Private equity dollars are flowing toward clinical trial sites as industry conditions demand larger site networks, PitchBook’s analysis of first quarter 2024 deal activity shows.
“Clinical trial sites are undoubtedly the hottest category of pharma services as previously [physician practice management]-focused firms pivot into the life sciences category closest to their historical area of expertise,” the report’s authors wrote. Notable examples of this trend include the buyout of Worldwide Clinical Trials by Kohlberg & Co. and VSS Capital Partners’ investment in Eximia Research Network, both of which closed in late 2023.
Given that the trial site niche is still fragmented, there’s plenty of room for M&A activity, according to the analysis.

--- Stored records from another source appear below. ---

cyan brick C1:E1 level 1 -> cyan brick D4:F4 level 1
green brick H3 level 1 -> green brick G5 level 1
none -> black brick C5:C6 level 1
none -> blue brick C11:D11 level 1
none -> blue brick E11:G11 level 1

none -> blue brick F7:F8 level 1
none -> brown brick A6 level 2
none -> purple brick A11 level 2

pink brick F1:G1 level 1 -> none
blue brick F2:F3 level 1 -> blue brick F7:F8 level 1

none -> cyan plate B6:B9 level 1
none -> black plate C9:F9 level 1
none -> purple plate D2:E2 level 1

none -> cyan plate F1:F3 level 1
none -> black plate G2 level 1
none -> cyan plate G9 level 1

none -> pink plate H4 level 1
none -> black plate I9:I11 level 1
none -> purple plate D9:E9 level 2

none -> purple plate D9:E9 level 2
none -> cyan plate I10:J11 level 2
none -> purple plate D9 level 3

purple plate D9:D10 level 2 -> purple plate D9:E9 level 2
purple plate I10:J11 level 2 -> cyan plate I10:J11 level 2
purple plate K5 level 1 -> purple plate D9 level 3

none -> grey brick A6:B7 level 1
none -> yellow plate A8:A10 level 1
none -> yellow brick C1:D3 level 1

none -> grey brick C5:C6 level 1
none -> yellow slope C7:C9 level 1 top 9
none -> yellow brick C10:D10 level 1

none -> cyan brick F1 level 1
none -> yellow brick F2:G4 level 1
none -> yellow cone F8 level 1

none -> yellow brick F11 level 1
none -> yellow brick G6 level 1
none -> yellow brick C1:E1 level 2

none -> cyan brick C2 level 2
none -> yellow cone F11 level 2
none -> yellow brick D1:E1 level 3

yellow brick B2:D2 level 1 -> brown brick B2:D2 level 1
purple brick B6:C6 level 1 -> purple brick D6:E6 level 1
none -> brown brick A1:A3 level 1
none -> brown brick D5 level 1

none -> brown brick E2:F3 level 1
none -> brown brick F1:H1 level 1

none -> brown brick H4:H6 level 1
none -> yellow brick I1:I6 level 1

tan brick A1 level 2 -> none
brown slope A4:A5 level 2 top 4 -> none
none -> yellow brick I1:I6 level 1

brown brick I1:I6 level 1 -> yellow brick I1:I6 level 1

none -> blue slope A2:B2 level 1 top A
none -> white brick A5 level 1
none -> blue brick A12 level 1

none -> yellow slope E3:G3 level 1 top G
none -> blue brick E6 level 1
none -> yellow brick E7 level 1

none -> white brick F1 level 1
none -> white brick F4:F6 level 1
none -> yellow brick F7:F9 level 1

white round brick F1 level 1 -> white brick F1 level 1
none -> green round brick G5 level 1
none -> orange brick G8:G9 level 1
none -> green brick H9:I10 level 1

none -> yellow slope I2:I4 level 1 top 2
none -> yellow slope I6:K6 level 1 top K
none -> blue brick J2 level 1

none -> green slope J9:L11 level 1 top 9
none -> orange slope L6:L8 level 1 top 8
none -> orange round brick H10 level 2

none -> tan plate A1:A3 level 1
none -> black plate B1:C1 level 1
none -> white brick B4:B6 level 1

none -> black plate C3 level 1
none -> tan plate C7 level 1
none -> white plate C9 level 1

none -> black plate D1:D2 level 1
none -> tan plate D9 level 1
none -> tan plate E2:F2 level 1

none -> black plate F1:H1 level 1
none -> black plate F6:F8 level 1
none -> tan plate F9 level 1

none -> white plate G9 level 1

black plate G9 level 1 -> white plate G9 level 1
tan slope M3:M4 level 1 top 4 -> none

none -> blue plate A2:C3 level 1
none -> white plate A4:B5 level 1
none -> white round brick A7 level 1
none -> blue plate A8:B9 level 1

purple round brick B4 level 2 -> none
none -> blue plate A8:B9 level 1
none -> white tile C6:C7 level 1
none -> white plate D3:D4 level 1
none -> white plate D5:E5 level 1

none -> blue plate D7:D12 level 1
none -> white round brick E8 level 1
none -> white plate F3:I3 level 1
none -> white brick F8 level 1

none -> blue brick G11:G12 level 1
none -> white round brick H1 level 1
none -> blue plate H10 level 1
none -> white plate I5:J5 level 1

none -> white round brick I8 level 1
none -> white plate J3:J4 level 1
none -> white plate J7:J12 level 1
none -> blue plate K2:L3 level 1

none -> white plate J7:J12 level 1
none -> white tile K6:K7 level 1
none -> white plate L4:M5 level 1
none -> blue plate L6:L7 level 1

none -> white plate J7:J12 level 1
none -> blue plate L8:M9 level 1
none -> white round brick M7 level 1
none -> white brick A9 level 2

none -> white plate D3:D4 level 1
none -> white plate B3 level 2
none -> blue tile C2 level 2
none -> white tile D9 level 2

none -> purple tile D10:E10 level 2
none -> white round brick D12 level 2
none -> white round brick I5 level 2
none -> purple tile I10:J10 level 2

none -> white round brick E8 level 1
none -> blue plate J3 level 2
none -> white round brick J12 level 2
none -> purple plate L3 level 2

Contract research organizations (CROs) are hopping on the opportunity, including the acquisition of site network Elixia by American Clinical Research Services in early May and Alcanza’s steady collection of trial sites in areas with large Hispanic populations.
For CROs, scooping up trial sites is one aspect of a greater movement toward vertical and horizontal consolidation, a long-standing trend that is still playing out in the space, the PitchBook report confirmed. CROs continue to combine with contract development and manufacturing organizations to establish end-to-end drug development capabilities under a single roof, making them more competitive in the outsourcing market. This is driving defensive M&A among larger firms and pushing smaller companies to find ways to scale.
All the momentum is driven by a frenzy of new cell and gene therapies, immunotherapies, and mRNA-based vaccines that have heated up the outsourcing market, along with a shift toward specialty drugs that treat narrower populations. It’s also become more expensive and complicated to get a new medicine through regulatory approval, as the FDA ramps up requirements around trial diversity and mandates a greater number of endpoints, according to PitchBook.
“As a result, pharmaceutical companies are increasingly turning to outsourced services to provide specialized support, lower costs, and reduce time to market,” the report’s authors wrote.
Private equity firms have capitalized on this momentum in recent years by shifting their healthcare investing focus from provider, business services and healthcare IT toward pharma services. There were 300 PE deals in the segment in 2021 and 275 in 2022, a notable jump from the 139 deals back in 2017, according to the report.
Even as activity cooled in 2023 and early 2024 in line with broader trends in healthcare, total deal activity in 2023 was 50% higher than between 2017 and 2019. Interest by sponsors in “M&A-heavy strategies” like trial site businesses is largely responsible, the report explained.